Background Essential tremor (ET) is now considered as a slowly progressive neurodegenerative disorder with a variety of motor and non-motor manifestations. The objectives of this work were to study the existence of cognitive, mood, olfactory, and balance dysfunctions in ET patients and their relation to tremor severity as well as patients’ activity of daily livings. Methods This study was performed on 36 ET patients and 24 healthy controls subjects (HCS) submitted to The Essential Tremor Rating Assessment Scale (TETRAS), advanced activity of daily living scale (AADLs), Montreal cognitive assessment scale (MoCA), Montgomery–Åsberg Depression Rating Scale (MADRS), auditory mismatch negativity (MMN), Sniffin’ Sticks test (SST), computerized dynamic posturography (CDP), and brain MRI diffusion tensor tractography (DTT).
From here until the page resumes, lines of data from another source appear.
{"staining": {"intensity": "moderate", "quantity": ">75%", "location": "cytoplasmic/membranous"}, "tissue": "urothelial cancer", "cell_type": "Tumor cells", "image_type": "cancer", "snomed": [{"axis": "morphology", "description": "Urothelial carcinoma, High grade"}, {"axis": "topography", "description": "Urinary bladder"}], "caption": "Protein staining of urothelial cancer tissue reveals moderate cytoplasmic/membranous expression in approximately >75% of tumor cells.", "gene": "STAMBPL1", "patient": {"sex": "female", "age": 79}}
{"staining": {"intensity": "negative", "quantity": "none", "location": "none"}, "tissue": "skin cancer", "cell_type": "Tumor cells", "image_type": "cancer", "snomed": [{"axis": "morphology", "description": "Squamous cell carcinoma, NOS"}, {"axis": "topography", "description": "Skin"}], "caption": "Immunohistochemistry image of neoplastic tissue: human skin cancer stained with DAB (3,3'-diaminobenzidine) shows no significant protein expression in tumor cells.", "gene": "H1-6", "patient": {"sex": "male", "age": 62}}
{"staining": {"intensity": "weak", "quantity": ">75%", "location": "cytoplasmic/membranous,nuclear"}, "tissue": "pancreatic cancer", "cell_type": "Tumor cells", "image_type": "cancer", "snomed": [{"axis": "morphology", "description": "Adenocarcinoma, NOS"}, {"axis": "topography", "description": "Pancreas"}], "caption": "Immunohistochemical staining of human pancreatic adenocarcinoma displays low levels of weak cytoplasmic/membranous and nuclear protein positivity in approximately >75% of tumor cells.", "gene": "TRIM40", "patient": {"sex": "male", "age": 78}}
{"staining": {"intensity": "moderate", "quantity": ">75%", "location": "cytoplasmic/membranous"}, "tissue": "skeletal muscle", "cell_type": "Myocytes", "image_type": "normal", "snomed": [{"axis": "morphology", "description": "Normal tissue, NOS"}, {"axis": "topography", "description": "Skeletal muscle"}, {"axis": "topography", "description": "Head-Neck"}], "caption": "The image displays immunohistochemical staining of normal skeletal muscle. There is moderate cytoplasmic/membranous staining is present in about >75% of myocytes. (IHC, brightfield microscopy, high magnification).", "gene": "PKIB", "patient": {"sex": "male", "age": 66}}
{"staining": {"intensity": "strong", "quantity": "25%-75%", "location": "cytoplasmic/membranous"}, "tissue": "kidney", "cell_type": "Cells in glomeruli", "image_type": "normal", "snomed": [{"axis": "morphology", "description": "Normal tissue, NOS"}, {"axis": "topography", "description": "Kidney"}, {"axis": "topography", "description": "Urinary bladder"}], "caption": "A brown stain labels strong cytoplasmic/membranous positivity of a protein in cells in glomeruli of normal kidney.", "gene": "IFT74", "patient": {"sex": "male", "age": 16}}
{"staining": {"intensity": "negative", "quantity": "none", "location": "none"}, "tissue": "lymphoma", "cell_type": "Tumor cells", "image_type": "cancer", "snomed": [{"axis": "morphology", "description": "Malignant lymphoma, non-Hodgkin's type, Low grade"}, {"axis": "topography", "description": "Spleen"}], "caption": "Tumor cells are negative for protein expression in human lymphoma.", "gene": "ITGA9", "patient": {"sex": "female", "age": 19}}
Results ET patients showed significant decrease in AADLs, MoCA, SST (threshold, identification, and discrimination subscales) as well as visual and vestibular ratios of CDP compared to HCS. Auditory MMN showed significant reduction in the amplitude and prolongation of latencies while corticospinal tracts, thalamo-cortical connectivity, and middle cerebellar peduncles DTT revealed reduced fractional anisotropy in ET patients with normal tracts densities. Conclusion ET patients exhibit a wide variety of non-motor manifestations including cognitive impairment, depressive symptoms, hyposmia, and increased risk of falls with consecutive reduced activity of daily living beyond the deleterious effects of the kinetic tremor.